As children, we’re all taught about the tragedy of the dark forest and the day of its making. I still remember when my mother shared the story with me. I was told the tale while sitting in this very spot.

“Legend says there was a young maiden, a servant girl who worked here in the castle. Blinded by greed and a desire to rise above her station, she made a deal with a demon. He granted her more power and beauty than she had dreamed possible. She became queen, and was said to be so beautiful that the townspeople turned their eyes to the ground so as to avoid heaven’s wrath for looking upon an angel.

“But as it is with all magic, the spell had a price. A dark, malevolent energy spread within her, twisting her powers and bringing death to everything she touched. In a moment of fear and regret, the new queen ran to the lively green forest at the edge of the castle grounds.

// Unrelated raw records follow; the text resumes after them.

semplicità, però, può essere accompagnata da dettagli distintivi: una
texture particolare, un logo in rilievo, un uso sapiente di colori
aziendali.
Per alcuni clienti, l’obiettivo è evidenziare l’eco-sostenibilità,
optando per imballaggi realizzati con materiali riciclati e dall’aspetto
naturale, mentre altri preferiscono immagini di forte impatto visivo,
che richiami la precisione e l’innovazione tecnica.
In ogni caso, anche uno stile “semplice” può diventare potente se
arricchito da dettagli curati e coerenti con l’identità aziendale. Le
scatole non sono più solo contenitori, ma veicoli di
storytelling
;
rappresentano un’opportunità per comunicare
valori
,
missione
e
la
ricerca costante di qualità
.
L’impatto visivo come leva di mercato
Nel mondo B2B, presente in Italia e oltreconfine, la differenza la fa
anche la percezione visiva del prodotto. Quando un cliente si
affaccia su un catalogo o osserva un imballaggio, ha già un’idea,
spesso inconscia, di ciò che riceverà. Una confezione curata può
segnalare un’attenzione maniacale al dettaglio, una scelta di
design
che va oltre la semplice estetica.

“There, she attempted to rid herself of the darkness raging within by channeling it into the earth. But what happened that day planted an evil so unspeakably horrific that it changed the landscape of Roseheart forever. Trees turned black. Animals vanished overnight. The dark forest was born and remains standing to this day.”

“And what of the queen?” As a child, I’d been more interested in the terrifying tales of the forest itself. As an adult, I find myself thinking more about the woman who created it all.

“She was never seen again. Some say she perished. Consumed by the very darkness she tried so hard to break free from. All that’s left from her short reign in Roseheart is the forest.” Her gaze turned to the window that perfectly frames the shadowy tree line.

I sip my tea, staring out into the scarred land.